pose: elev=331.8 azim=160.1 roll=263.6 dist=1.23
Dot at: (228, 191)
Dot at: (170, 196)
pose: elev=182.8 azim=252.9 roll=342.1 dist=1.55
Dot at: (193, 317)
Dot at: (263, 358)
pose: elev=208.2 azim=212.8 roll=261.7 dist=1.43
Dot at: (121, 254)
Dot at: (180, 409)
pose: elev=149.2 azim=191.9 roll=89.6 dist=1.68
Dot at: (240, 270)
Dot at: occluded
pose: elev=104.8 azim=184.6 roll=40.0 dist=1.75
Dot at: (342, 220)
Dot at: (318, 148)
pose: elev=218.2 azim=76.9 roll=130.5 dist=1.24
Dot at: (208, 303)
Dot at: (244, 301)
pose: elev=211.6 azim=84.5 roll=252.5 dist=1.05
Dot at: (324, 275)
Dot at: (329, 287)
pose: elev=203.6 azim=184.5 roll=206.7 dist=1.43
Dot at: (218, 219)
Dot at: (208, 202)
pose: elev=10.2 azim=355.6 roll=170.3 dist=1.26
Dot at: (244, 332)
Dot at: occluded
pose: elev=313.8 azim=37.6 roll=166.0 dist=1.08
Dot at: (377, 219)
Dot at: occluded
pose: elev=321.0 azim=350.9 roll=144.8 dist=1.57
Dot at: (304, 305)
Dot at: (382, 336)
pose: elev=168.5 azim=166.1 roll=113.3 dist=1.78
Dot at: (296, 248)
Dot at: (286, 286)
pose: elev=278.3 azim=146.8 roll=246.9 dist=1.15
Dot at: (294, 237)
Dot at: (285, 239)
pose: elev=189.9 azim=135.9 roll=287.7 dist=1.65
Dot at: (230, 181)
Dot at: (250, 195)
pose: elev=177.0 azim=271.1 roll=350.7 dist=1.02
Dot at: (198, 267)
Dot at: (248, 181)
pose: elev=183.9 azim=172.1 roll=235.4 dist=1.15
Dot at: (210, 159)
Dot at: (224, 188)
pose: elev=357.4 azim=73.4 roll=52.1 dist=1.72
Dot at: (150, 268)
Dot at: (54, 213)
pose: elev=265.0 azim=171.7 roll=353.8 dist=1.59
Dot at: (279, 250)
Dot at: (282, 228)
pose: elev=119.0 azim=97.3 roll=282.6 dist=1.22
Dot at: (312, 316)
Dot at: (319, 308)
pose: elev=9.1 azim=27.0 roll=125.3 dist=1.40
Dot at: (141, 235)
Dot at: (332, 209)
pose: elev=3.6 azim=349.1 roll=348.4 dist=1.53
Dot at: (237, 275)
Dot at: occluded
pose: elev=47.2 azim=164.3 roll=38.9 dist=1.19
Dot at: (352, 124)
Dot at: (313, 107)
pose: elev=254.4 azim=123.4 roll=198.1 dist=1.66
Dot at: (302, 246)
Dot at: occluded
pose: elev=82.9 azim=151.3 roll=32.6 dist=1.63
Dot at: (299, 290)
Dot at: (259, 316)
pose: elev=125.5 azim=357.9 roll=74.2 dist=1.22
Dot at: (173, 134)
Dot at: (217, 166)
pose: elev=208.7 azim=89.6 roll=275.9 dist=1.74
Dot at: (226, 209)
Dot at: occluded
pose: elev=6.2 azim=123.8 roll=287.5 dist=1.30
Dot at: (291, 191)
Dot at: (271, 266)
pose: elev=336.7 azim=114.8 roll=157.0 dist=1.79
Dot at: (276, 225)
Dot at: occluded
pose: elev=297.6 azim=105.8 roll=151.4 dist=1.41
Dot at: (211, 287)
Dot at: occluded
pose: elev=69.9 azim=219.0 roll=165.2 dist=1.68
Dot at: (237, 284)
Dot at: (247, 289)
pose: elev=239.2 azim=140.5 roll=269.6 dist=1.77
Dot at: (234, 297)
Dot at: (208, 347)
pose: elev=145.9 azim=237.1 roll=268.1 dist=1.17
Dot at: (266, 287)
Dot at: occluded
* * * * *
▶ _Stated task_:
Convert the records above into a JSON list of strings, with each line as its own string and blank lines left out.

▶ _Written response_:
[
  "pose: elev=331.8 azim=160.1 roll=263.6 dist=1.23",
  "Dot at: (228, 191)",
  "Dot at: (170, 196)",
  "pose: elev=182.8 azim=252.9 roll=342.1 dist=1.55",
  "Dot at: (193, 317)",
  "Dot at: (263, 358)",
  "pose: elev=208.2 azim=212.8 roll=261.7 dist=1.43",
  "Dot at: (121, 254)",
  "Dot at: (180, 409)",
  "pose: elev=149.2 azim=191.9 roll=89.6 dist=1.68",
  "Dot at: (240, 270)",
  "Dot at: occluded",
  "pose: elev=104.8 azim=184.6 roll=40.0 dist=1.75",
  "Dot at: (342, 220)",
  "Dot at: (318, 148)",
  "pose: elev=218.2 azim=76.9 roll=130.5 dist=1.24",
  "Dot at: (208, 303)",
  "Dot at: (244, 301)",
  "pose: elev=211.6 azim=84.5 roll=252.5 dist=1.05",
  "Dot at: (324, 275)",
  "Dot at: (329, 287)",
  "pose: elev=203.6 azim=184.5 roll=206.7 dist=1.43",
  "Dot at: (218, 219)",
  "Dot at: (208, 202)",
  "pose: elev=10.2 azim=355.6 roll=170.3 dist=1.26",
  "Dot at: (244, 332)",
  "Dot at: occluded",
  "pose: elev=313.8 azim=37.6 roll=166.0 dist=1.08",
  "Dot at: (377, 219)",
  "Dot at: occluded",
  "pose: elev=321.0 azim=350.9 roll=144.8 dist=1.57",
  "Dot at: (304, 305)",
  "Dot at: (382, 336)",
  "pose: elev=168.5 azim=166.1 roll=113.3 dist=1.78",
  "Dot at: (296, 248)",
  "Dot at: (286, 286)",
  "pose: elev=278.3 azim=146.8 roll=246.9 dist=1.15",
  "Dot at: (294, 237)",
  "Dot at: (285, 239)",
  "pose: elev=189.9 azim=135.9 roll=287.7 dist=1.65",
  "Dot at: (230, 181)",
  "Dot at: (250, 195)",
  "pose: elev=177.0 azim=271.1 roll=350.7 dist=1.02",
  "Dot at: (198, 267)",
  "Dot at: (248, 181)",
  "pose: elev=183.9 azim=172.1 roll=235.4 dist=1.15",
  "Dot at: (210, 159)",
  "Dot at: (224, 188)",
  "pose: elev=357.4 azim=73.4 roll=52.1 dist=1.72",
  "Dot at: (150, 268)",
  "Dot at: (54, 213)",
  "pose: elev=265.0 azim=171.7 roll=353.8 dist=1.59",
  "Dot at: (279, 250)",
  "Dot at: (282, 228)",
  "pose: elev=119.0 azim=97.3 roll=282.6 dist=1.22",
  "Dot at: (312, 316)",
  "Dot at: (319, 308)",
  "pose: elev=9.1 azim=27.0 roll=125.3 dist=1.40",
  "Dot at: (141, 235)",
  "Dot at: (332, 209)",
  "pose: elev=3.6 azim=349.1 roll=348.4 dist=1.53",
  "Dot at: (237, 275)",
  "Dot at: occluded",
  "pose: elev=47.2 azim=164.3 roll=38.9 dist=1.19",
  "Dot at: (352, 124)",
  "Dot at: (313, 107)",
  "pose: elev=254.4 azim=123.4 roll=198.1 dist=1.66",
  "Dot at: (302, 246)",
  "Dot at: occluded",
  "pose: elev=82.9 azim=151.3 roll=32.6 dist=1.63",
  "Dot at: (299, 290)",
  "Dot at: (259, 316)",
  "pose: elev=125.5 azim=357.9 roll=74.2 dist=1.22",
  "Dot at: (173, 134)",
  "Dot at: (217, 166)",
  "pose: elev=208.7 azim=89.6 roll=275.9 dist=1.74",
  "Dot at: (226, 209)",
  "Dot at: occluded",
  "pose: elev=6.2 azim=123.8 roll=287.5 dist=1.30",
  "Dot at: (291, 191)",
  "Dot at: (271, 266)",
  "pose: elev=336.7 azim=114.8 roll=157.0 dist=1.79",
  "Dot at: (276, 225)",
  "Dot at: occluded",
  "pose: elev=297.6 azim=105.8 roll=151.4 dist=1.41",
  "Dot at: (211, 287)",
  "Dot at: occluded",
  "pose: elev=69.9 azim=219.0 roll=165.2 dist=1.68",
  "Dot at: (237, 284)",
  "Dot at: (247, 289)",
  "pose: elev=239.2 azim=140.5 roll=269.6 dist=1.77",
  "Dot at: (234, 297)",
  "Dot at: (208, 347)",
  "pose: elev=145.9 azim=237.1 roll=268.1 dist=1.17",
  "Dot at: (266, 287)",
  "Dot at: occluded"
]